Suppose x and y are both female. We know that (x-y)+y=x. If x-y is male, then we have male+female=female, which contradicts the first rule. Therefore, x-y is female. This means that female numbers are closed under subtraction.

We know that there is at least one female number, x. Since x and x are both female, x-x=0 is female. Since 0 and x are both female, 0-x=-x is female. Since x and -x are both female, x--x=2x is female. Since 2x--x=3x, 3x is female. Since 3x--x=4x, 4x is female. Therefore, nx is female for any positive integer n. Since -x-x=-2x, -2x is female. Since -2x-x=-3x, -3x is female. Since -3x-x=-4x, -4x is female. Therefore, nx is female for any integer n. If x and y are both female, then xy is female, so R1 is female.

Suppose x and y are both female. Then, -y is also female. Therefore, x--y=x+y is female, so R2 is female.

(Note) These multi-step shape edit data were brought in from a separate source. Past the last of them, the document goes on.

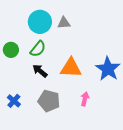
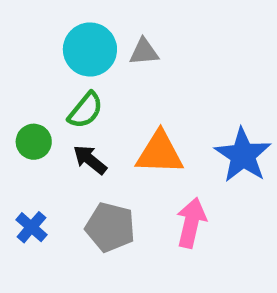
green circle: (11, 50) -> (34, 142), moved
pink arrow: (85, 99) -> (191, 223), size x1.5

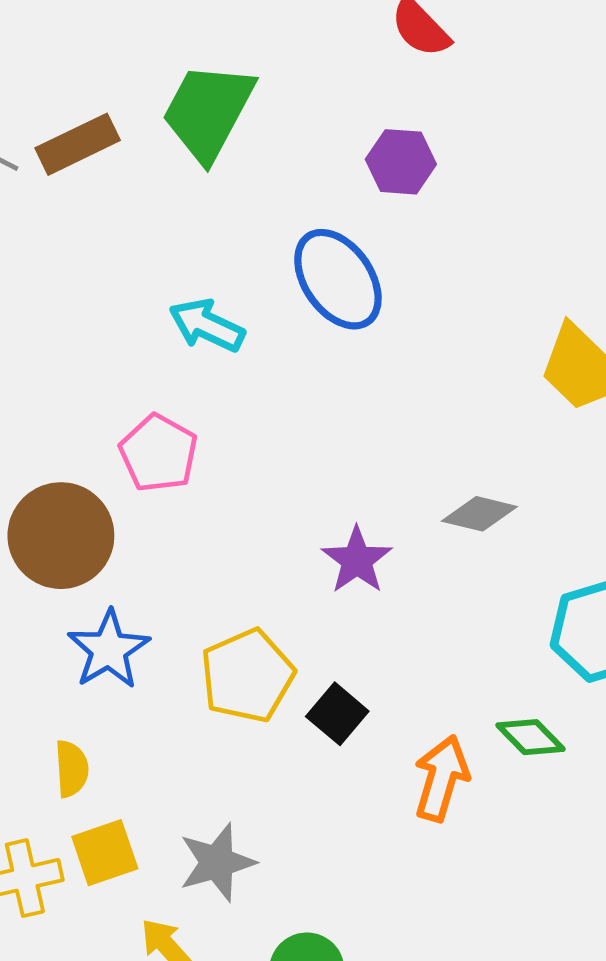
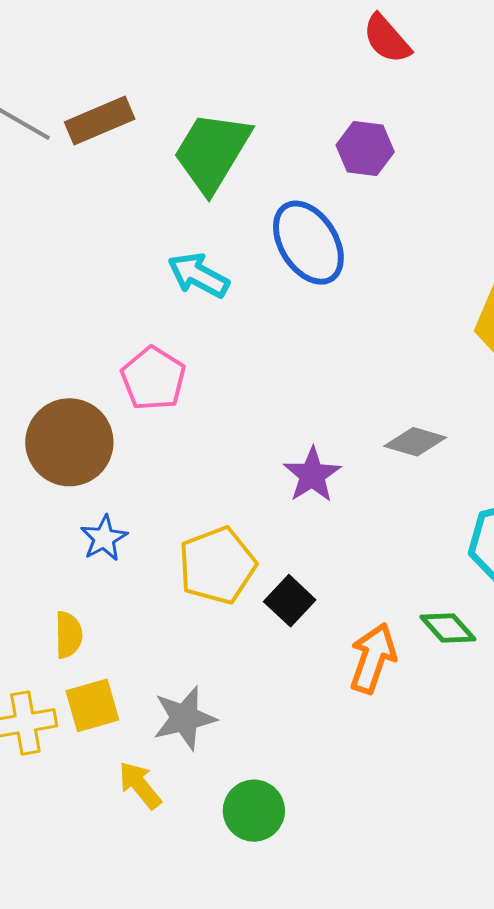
green trapezoid: (208, 112) -> (212, 152), moved
blue star: (109, 650) -> (104, 538), size x0.7

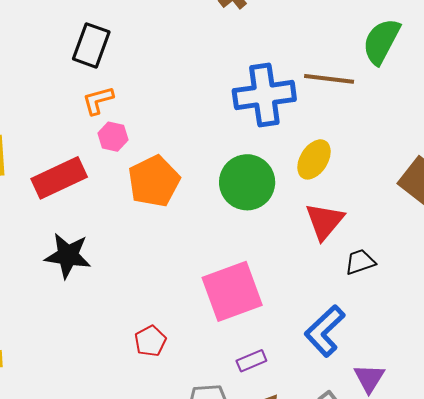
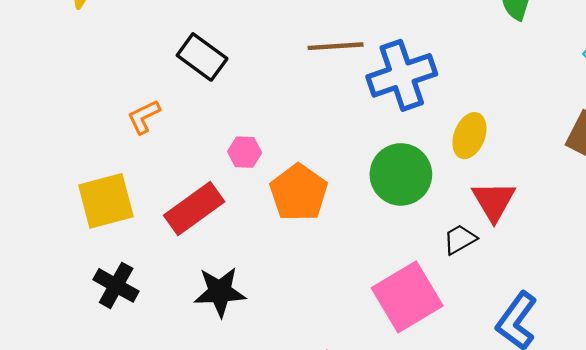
black rectangle: (91, 45) -> (202, 57), turned -63
brown line: (329, 79) -> (336, 46), moved
orange L-shape: (98, 100) -> (144, 117), moved
black trapezoid: (360, 262) -> (460, 239), moved

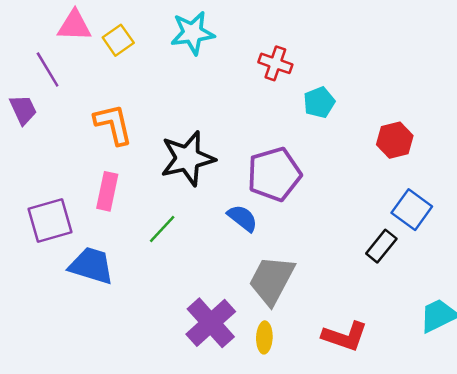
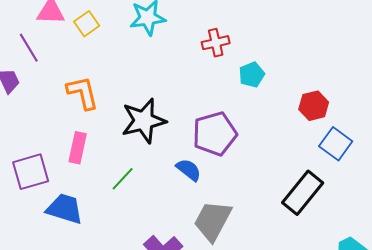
red cross: (275, 63) -> (216, 43), turned -32
blue square: (412, 210) -> (336, 144), moved
black rectangle: (381, 246) -> (303, 193), size x1.6

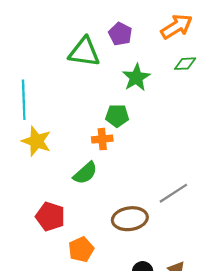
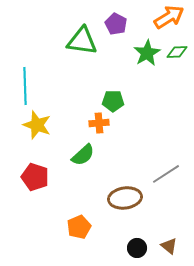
green star: (136, 77) -> (147, 53), moved
red pentagon: (50, 217) -> (35, 177), moved

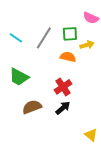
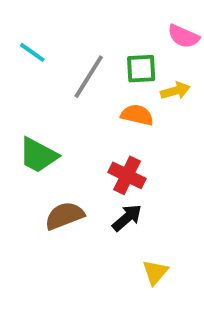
cyan line: (16, 38) -> (32, 52), moved
red cross: (63, 87) -> (127, 175), turned -30
yellow triangle: (91, 135) -> (155, 272), moved, turned 32

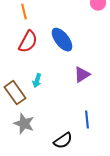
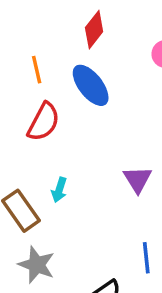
blue ellipse: (62, 40) -> (91, 85), moved
purple triangle: (82, 75) -> (138, 179), turned -30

If 0 is the only female number, then the female numbers are the multiples of 0. Otherwise, there is a female number x that is not 0. If x is positive, then there is a positive female number. If x is negative, then -x is a positive female number. Therefore, there is a positive female number. Let x be the smallest positive female number. We know that all multiples of x are female. Suppose y is not a multiple of x. Then, y=ax+b for some integers a and b, 0<b<x. Since x is the smallest positive female number, b is male. Since all multiples of x are female, ax is female. Therefore, b+ax=y is male since male+female=male. This means that the female numbers are the multiples of x.

Suppose x=10. Then, 2, 3, and 5 are all male. 2*5=10 is female, but 2*3=6 is male. Therefore, R3 could be either. 5+5=10 is female, but 3+3=6 is male. Therefore, R4 could be either.